BRIEF —
Exact copies of all the records are to be printed.

*** Opening of EXERCISE DATA ***

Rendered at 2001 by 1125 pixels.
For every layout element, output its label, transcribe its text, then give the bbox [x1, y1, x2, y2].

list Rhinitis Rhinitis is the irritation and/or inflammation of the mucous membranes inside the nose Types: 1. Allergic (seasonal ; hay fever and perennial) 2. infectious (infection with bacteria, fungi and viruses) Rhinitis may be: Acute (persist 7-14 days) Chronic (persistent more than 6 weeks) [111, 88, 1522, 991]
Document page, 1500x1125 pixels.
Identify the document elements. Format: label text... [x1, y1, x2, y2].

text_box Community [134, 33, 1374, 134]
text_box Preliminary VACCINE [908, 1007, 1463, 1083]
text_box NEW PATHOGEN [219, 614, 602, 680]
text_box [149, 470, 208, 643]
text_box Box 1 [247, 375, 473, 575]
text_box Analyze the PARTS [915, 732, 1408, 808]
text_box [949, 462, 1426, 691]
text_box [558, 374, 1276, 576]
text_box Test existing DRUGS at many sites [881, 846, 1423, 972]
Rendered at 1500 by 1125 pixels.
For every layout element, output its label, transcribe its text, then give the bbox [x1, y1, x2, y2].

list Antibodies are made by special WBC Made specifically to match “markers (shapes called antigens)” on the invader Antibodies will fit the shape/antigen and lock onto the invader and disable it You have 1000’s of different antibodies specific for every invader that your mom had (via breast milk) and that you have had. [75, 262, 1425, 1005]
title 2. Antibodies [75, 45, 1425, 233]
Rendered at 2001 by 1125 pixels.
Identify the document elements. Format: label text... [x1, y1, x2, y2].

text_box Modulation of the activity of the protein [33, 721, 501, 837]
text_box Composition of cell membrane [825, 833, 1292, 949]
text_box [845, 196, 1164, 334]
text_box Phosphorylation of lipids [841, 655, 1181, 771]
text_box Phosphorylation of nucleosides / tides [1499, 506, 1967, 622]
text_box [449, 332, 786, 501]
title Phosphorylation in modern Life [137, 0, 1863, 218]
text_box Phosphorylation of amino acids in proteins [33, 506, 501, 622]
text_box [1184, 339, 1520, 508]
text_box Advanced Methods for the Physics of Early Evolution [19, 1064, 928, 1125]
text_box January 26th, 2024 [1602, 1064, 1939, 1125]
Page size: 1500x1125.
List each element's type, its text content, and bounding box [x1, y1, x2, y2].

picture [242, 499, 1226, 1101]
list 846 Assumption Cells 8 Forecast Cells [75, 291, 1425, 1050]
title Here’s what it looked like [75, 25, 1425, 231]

*** Close of EXERCISE DATA ***

EXERCISE ANSWER —
Rendered at 2001 by 1125 pixels.
For every layout element, output its label, transcribe its text, then give the bbox [x1, y1, x2, y2].

list Rhinitis Rhinitis is the irritation and/or inflammation of the mucous membranes inside the nose Types: 1. Allergic (seasonal ; hay fever and perennial) 2. infectious (infection with bacteria, fungi and viruses) Rhinitis may be: Acute (persist 7-14 days) Chronic (persistent more than 6 weeks) [111, 88, 1522, 991]
Document page, 1500x1125 pixels.
Identify the document elements. Format: label text... [x1, y1, x2, y2].

text_box Community [134, 33, 1374, 134]
text_box Preliminary VACCINE [908, 1007, 1463, 1083]
text_box NEW PATHOGEN [219, 614, 602, 680]
text_box [149, 470, 208, 643]
text_box Box 1 [247, 375, 473, 575]
text_box Analyze the PARTS [915, 732, 1408, 808]
text_box [949, 462, 1426, 691]
text_box [558, 374, 1276, 576]
text_box Test existing DRUGS at many sites [881, 846, 1423, 972]
Rendered at 1500 by 1125 pixels.
For every layout element, output its label, transcribe its text, then give the bbox [x1, y1, x2, y2].

list Antibodies are made by special WBC Made specifically to match “markers (shapes called antigens)” on the invader Antibodies will fit the shape/antigen and lock onto the invader and disable it You have 1000’s of different antibodies specific for every invader that your mom had (via breast milk) and that you have had. [75, 262, 1425, 1005]
title 2. Antibodies [75, 45, 1425, 233]
Rendered at 2001 by 1125 pixels.
Identify the document elements. Format: label text... [x1, y1, x2, y2].

text_box Modulation of the activity of the protein [33, 721, 501, 837]
text_box Composition of cell membrane [825, 833, 1292, 949]
text_box [845, 196, 1164, 334]
text_box Phosphorylation of lipids [841, 655, 1181, 771]
text_box Phosphorylation of nucleosides / tides [1499, 506, 1967, 622]
text_box [449, 332, 786, 501]
title Phosphorylation in modern Life [137, 0, 1863, 218]
text_box Phosphorylation of amino acids in proteins [33, 506, 501, 622]
text_box [1184, 339, 1520, 508]
text_box Advanced Methods for the Physics of Early Evolution [19, 1064, 928, 1125]
text_box January 26th, 2024 [1602, 1064, 1939, 1125]
Page size: 1500x1125.
List each element's type, its text content, and bounding box [x1, y1, x2, y2].

picture [242, 499, 1226, 1101]
list 846 Assumption Cells 8 Forecast Cells [75, 291, 1425, 1050]
title Here’s what it looked like [75, 25, 1425, 231]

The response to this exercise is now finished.